■ The problem
Only the lines from the one containing "How to Become an MTS Trainer" through the end of the entries should be repeated, exactly as they appear, first and last included.

■ Provided material
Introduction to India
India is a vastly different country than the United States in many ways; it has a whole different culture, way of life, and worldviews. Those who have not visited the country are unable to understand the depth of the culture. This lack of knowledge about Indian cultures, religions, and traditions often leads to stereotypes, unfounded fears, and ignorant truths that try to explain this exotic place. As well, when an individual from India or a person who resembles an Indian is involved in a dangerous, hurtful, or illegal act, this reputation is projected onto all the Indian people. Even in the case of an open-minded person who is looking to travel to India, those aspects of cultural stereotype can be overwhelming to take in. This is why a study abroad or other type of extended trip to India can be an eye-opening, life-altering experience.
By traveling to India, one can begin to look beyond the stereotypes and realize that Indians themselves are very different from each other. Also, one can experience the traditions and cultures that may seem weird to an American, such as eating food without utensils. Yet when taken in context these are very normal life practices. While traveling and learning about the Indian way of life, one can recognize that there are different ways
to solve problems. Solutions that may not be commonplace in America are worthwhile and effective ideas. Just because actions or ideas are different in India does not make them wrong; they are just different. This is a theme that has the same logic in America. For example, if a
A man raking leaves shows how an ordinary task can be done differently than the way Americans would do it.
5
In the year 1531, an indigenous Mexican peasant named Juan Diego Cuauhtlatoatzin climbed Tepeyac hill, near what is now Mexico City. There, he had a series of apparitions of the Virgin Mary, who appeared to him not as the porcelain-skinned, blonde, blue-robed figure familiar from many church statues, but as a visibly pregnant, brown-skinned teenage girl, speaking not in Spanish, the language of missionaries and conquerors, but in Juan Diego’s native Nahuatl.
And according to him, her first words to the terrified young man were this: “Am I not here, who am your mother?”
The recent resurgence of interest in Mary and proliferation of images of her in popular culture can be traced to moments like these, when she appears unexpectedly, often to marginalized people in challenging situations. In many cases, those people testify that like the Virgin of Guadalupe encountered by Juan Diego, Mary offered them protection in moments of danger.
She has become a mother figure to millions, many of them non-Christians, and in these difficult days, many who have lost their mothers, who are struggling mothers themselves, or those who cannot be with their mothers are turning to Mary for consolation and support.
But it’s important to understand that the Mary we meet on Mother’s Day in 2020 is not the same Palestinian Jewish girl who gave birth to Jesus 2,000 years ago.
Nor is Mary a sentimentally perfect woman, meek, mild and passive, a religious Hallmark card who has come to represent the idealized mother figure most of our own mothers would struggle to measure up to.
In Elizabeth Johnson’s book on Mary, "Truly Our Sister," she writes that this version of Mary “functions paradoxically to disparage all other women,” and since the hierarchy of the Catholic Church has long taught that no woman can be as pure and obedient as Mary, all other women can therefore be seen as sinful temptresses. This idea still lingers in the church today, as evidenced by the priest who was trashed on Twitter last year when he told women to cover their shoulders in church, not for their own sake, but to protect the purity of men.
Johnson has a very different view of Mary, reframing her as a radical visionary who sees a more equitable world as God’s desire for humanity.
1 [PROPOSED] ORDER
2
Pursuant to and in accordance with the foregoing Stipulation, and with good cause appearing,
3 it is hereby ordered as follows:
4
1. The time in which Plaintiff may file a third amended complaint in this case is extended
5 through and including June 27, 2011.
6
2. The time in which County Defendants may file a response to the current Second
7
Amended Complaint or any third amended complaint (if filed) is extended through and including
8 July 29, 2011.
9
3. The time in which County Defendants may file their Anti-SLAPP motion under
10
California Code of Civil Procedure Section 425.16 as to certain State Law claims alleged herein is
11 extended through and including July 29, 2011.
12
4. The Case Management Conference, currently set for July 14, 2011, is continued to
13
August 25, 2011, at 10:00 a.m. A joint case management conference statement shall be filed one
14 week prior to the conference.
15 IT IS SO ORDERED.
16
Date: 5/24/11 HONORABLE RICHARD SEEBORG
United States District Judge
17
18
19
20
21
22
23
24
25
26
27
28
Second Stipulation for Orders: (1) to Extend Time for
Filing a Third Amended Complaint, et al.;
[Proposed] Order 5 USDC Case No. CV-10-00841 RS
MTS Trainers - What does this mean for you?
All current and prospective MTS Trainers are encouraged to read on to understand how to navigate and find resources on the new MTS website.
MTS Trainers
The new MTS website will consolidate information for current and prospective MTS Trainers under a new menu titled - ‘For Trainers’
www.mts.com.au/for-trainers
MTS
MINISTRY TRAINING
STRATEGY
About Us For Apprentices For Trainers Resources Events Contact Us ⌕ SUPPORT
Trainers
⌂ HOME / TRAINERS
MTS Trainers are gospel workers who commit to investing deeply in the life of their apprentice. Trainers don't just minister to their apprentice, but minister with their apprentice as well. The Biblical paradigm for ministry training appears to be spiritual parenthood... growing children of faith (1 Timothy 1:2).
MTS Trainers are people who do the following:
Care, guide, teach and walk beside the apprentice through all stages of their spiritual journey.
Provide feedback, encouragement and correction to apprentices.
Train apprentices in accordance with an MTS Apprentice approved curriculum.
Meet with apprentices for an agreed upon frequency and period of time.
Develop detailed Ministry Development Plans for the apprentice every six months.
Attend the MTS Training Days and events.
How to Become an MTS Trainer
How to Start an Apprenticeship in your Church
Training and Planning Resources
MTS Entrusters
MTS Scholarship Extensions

■ The completed task
How to Become an MTS Trainer
How to Start an Apprenticeship in your Church
Training and Planning Resources
MTS Entrusters
MTS Scholarship Extensions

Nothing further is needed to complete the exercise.